Bis heute sind Anastomoseninsuffizienzen eine häufige und schwerwiegende Komplikation in der Viszeralchirurgie. Diese frühzeitig zu erkennen und damit mögliche Komplikationen abzuwenden ist das Ziel dieses Projekts.
In einem ersten Abschnitt konnte gezeigt werden, dass die Implantation der PDO-Membran die Anastomosenheilung nicht negativ beeinflusst. Weder Berstungsdruck noch makro- und mikroskopische Heilungsparameter oder Adhäsionsbildung unterschieden sich signifikant von denen der Kontrollanastomosen.


Das Sensorsystem basiert auf der getesteten PDO-Membran mit siebgedruckten Metallelektroden. Nach umfangreichen Material- und Stabilitätsuntersuchungen wurde die Sensormembran erfolgreich im Schweinemodell getestet. Dabei konnten kontinuierliche Bioimpedanzmessungen im Bereich der Anastomose durchgeführt werden. Nach experimentell induzierter Ischämie zeigten die Messungen reproduzierbare charakteristische Impedanzveränderungen, die bereits wenige Minuten nach Gefäßverschluss auftraten. Die Ergebnisse wurden zusätzlich mit einem hochpräzisen Labormesssystem bestätigt.

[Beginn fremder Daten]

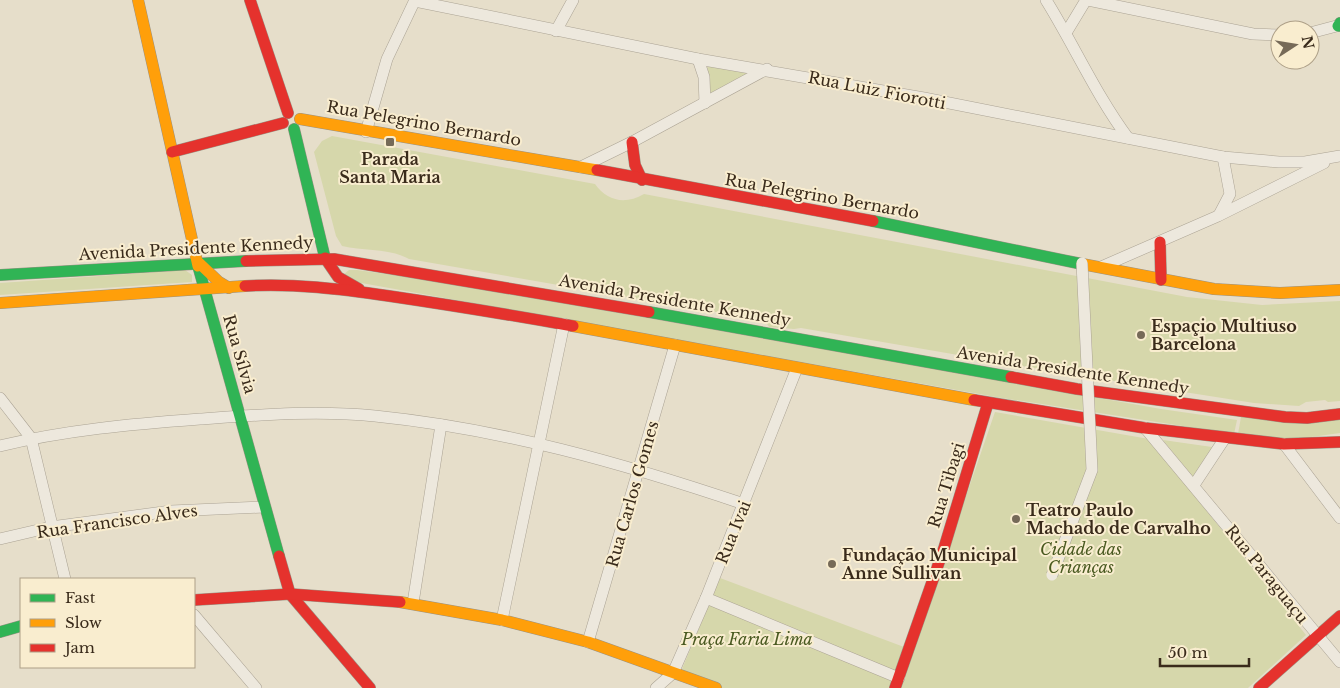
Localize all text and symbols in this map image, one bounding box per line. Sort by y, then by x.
north arrow [1270,20,1320,70]
text: N [1298,34,1318,51]
street label: Rua Luiz Fiorotti [806,67,948,113]
street label: Rua Pelegrino Bernardo [325,96,523,150]
marker: Parada Santa Maria [384,136,396,148]
place label: Parada Santa Maria [339,149,441,187]
street label: Rua Pelegrino Bernardo [723,169,921,223]
street label: Avenida Presidente Kennedy [77,232,315,264]
street label: Avenida Presidente Kennedy [557,270,793,330]
street label: Rua Sílvia [219,312,261,396]
place label: Espaçio Multiuso Barcelona [1151,316,1297,354]
marker: Espaçio Multiuso Barcelona [1135,329,1147,341]
street label: Avenida Presidente Kennedy [954,342,1191,398]
street label: Rua Carlos Gomes [602,418,662,570]
street label: Rua Tibagi [924,439,969,530]
street label: Rua Ivai [711,497,755,567]
street label: Rua Francisco Alves [35,500,199,542]
place label: Teatro Paulo Machado de Carvalho [1026,500,1211,538]
marker: Teatro Paulo Machado de Carvalho [1010,513,1022,525]
street label: Rua Paraguaçu [1221,521,1313,628]
park label: Cidade das Crianças [1040,539,1122,577]
place label: Fundação Municipal Anne Sullivan [841,545,1017,583]
marker: Fundação Municipal Anne Sullivan [826,558,838,570]
legend [20,578,195,668]
text: Fast [65,588,96,607]
text: Slow [65,613,102,632]
park label: Praça Faria Lima [680,629,813,649]
scale bar [1160,636,1249,668]
text: Jam [63,638,95,657]
text: 50 m [1168,643,1208,662]

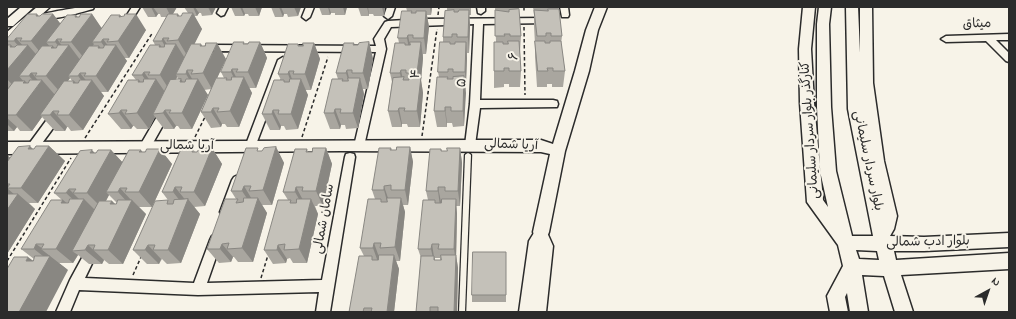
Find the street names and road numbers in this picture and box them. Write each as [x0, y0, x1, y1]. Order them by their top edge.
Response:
street label: میثاق [963, 17, 991, 33]
street label: ۶ [507, 52, 523, 60]
street label: کنارگذر بلوار سردار سلیمانی [798, 60, 824, 200]
street label: ۴ [409, 68, 425, 80]
street label: ۵ [455, 78, 471, 88]
street label: بلوار سردار سلیمانی [849, 110, 885, 212]
street label: آریا شمالی [484, 137, 538, 155]
street label: آریا شمالی [160, 139, 214, 155]
street label: سامان شمالی [311, 183, 339, 255]
street label: بلوار ادب شمالی [886, 234, 970, 252]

Perspektivisch soll das Sensorsystem um zusätzliche Biosensoren zur Messung biochemischer Marker erweitert werden. Ergänzend werden Organ-on-Chip-Modelle entwickelt, um die Sensorfunktion präklinisch zu testen und Tierversuche zu reduzieren. Langfristig könnte eine solche Sensortechnologie ein deutlich früheres therapeutisches Eingreifen ermöglichen.